▶ **WORK ORDER**
Output all entries precisely.

MATERIAL FOR THE TASK Start Marker

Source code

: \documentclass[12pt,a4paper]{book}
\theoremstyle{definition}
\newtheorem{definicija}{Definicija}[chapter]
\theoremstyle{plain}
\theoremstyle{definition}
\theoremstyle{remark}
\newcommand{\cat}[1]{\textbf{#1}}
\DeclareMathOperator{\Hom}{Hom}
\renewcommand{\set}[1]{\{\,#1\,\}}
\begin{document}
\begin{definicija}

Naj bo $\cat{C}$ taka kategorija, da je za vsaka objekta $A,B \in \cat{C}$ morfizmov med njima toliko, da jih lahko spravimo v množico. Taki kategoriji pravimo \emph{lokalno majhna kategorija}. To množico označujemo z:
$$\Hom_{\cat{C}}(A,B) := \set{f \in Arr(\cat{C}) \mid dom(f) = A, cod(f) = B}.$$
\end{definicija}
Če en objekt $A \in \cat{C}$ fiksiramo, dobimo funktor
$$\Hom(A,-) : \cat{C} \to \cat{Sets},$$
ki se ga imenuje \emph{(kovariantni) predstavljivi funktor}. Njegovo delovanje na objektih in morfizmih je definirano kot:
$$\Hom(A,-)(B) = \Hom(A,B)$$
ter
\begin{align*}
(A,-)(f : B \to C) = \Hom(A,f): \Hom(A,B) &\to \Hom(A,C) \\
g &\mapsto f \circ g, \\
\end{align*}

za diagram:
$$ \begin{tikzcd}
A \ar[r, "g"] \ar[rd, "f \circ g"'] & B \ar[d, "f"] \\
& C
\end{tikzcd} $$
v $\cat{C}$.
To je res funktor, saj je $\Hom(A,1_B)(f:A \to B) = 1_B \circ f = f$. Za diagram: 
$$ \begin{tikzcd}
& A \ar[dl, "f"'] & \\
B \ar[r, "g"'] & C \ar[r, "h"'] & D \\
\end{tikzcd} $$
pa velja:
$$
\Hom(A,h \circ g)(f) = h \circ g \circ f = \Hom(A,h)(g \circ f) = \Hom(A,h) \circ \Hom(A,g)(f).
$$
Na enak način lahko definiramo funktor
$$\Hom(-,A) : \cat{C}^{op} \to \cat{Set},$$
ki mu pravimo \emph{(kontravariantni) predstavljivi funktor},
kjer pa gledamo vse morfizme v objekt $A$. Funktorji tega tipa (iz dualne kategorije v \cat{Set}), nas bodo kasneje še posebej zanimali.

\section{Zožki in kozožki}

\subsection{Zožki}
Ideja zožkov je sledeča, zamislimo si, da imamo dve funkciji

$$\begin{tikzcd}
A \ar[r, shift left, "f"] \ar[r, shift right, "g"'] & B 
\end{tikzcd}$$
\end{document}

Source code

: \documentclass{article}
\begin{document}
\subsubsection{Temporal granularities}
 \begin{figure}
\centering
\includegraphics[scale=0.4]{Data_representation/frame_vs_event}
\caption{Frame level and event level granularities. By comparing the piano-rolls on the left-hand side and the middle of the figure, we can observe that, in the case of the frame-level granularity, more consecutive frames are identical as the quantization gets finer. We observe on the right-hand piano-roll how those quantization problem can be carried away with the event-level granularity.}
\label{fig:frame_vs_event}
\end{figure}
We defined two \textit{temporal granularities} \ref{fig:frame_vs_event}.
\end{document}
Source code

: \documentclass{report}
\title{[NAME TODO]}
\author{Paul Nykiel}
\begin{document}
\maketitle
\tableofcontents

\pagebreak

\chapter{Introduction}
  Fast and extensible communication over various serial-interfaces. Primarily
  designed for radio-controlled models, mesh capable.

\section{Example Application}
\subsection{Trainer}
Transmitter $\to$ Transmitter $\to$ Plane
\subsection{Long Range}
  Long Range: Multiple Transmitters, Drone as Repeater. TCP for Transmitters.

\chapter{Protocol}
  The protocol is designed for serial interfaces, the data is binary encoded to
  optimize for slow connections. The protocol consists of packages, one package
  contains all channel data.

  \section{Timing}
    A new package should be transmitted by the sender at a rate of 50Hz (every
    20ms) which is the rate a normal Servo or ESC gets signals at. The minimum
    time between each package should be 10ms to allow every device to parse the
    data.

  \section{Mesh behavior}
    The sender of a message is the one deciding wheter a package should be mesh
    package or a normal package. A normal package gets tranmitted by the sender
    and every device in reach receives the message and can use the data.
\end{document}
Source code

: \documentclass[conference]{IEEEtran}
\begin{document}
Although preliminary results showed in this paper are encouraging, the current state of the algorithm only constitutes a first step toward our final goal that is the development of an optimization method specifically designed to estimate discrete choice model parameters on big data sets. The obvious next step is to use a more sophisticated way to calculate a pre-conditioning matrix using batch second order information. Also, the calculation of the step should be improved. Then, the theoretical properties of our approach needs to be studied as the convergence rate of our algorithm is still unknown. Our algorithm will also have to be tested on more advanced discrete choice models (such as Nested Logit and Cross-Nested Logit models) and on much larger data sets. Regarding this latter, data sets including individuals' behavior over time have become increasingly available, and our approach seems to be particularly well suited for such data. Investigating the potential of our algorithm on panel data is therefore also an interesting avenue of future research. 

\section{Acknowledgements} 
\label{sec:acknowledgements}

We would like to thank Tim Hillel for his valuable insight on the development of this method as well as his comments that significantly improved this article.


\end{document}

MATERIAL FOR THE TASK End Marker

▶ **RESPONSE TO THIS EXERCISE**
Source code

: \documentclass[12pt,a4paper]{book}
\theoremstyle{definition}
\newtheorem{definicija}{Definicija}[chapter]
\theoremstyle{plain}
\theoremstyle{definition}
\theoremstyle{remark}
\newcommand{\cat}[1]{\textbf{#1}}
\DeclareMathOperator{\Hom}{Hom}
\renewcommand{\set}[1]{\{\,#1\,\}}
\begin{document}
\begin{definicija}

Naj bo $\cat{C}$ taka kategorija, da je za vsaka objekta $A,B \in \cat{C}$ morfizmov med njima toliko, da jih lahko spravimo v množico. Taki kategoriji pravimo \emph{lokalno majhna kategorija}. To množico označujemo z:
$$\Hom_{\cat{C}}(A,B) := \set{f \in Arr(\cat{C}) \mid dom(f) = A, cod(f) = B}.$$
\end{definicija}
Če en objekt $A \in \cat{C}$ fiksiramo, dobimo funktor
$$\Hom(A,-) : \cat{C} \to \cat{Sets},$$
ki se ga imenuje \emph{(kovariantni) predstavljivi funktor}. Njegovo delovanje na objektih in morfizmih je definirano kot:
$$\Hom(A,-)(B) = \Hom(A,B)$$
ter
\begin{align*}
(A,-)(f : B \to C) = \Hom(A,f): \Hom(A,B) &\to \Hom(A,C) \\
g &\mapsto f \circ g, \\
\end{align*}

za diagram:
$$ \begin{tikzcd}
A \ar[r, "g"] \ar[rd, "f \circ g"'] & B \ar[d, "f"] \\
& C
\end{tikzcd} $$
v $\cat{C}$.
To je res funktor, saj je $\Hom(A,1_B)(f:A \to B) = 1_B \circ f = f$. Za diagram: 
$$ \begin{tikzcd}
& A \ar[dl, "f"'] & \\
B \ar[r, "g"'] & C \ar[r, "h"'] & D \\
\end{tikzcd} $$
pa velja:
$$
\Hom(A,h \circ g)(f) = h \circ g \circ f = \Hom(A,h)(g \circ f) = \Hom(A,h) \circ \Hom(A,g)(f).
$$
Na enak način lahko definiramo funktor
$$\Hom(-,A) : \cat{C}^{op} \to \cat{Set},$$
ki mu pravimo \emph{(kontravariantni) predstavljivi funktor},
kjer pa gledamo vse morfizme v objekt $A$. Funktorji tega tipa (iz dualne kategorije v \cat{Set}), nas bodo kasneje še posebej zanimali.

\section{Zožki in kozožki}

\subsection{Zožki}
Ideja zožkov je sledeča, zamislimo si, da imamo dve funkciji

$$\begin{tikzcd}
A \ar[r, shift left, "f"] \ar[r, shift right, "g"'] & B 
\end{tikzcd}$$
\end{document}

Source code

: \documentclass{article}
\begin{document}
\subsubsection{Temporal granularities}
 \begin{figure}
\centering
\includegraphics[scale=0.4]{Data_representation/frame_vs_event}
\caption{Frame level and event level granularities. By comparing the piano-rolls on the left-hand side and the middle of the figure, we can observe that, in the case of the frame-level granularity, more consecutive frames are identical as the quantization gets finer. We observe on the right-hand piano-roll how those quantization problem can be carried away with the event-level granularity.}
\label{fig:frame_vs_event}
\end{figure}
We defined two \textit{temporal granularities} \ref{fig:frame_vs_event}.
\end{document}
Source code

: \documentclass{report}
\title{[NAME TODO]}
\author{Paul Nykiel}
\begin{document}
\maketitle
\tableofcontents

\pagebreak

\chapter{Introduction}
  Fast and extensible communication over various serial-interfaces. Primarily
  designed for radio-controlled models, mesh capable.

\section{Example Application}
\subsection{Trainer}
Transmitter $\to$ Transmitter $\to$ Plane
\subsection{Long Range}
  Long Range: Multiple Transmitters, Drone as Repeater. TCP for Transmitters.

\chapter{Protocol}
  The protocol is designed for serial interfaces, the data is binary encoded to
  optimize for slow connections. The protocol consists of packages, one package
  contains all channel data.

  \section{Timing}
    A new package should be transmitted by the sender at a rate of 50Hz (every
    20ms) which is the rate a normal Servo or ESC gets signals at. The minimum
    time between each package should be 10ms to allow every device to parse the
    data.

  \section{Mesh behavior}
    The sender of a message is the one deciding wheter a package should be mesh
    package or a normal package. A normal package gets tranmitted by the sender
    and every device in reach receives the message and can use the data.
\end{document}
Source code

: \documentclass[conference]{IEEEtran}
\begin{document}
Although preliminary results showed in this paper are encouraging, the current state of the algorithm only constitutes a first step toward our final goal that is the development of an optimization method specifically designed to estimate discrete choice model parameters on big data sets. The obvious next step is to use a more sophisticated way to calculate a pre-conditioning matrix using batch second order information. Also, the calculation of the step should be improved. Then, the theoretical properties of our approach needs to be studied as the convergence rate of our algorithm is still unknown. Our algorithm will also have to be tested on more advanced discrete choice models (such as Nested Logit and Cross-Nested Logit models) and on much larger data sets. Regarding this latter, data sets including individuals' behavior over time have become increasingly available, and our approach seems to be particularly well suited for such data. Investigating the potential of our algorithm on panel data is therefore also an interesting avenue of future research. 

\section{Acknowledgements} 
\label{sec:acknowledgements}

We would like to thank Tim Hillel for his valuable insight on the development of this method as well as his comments that significantly improved this article.


\end{document}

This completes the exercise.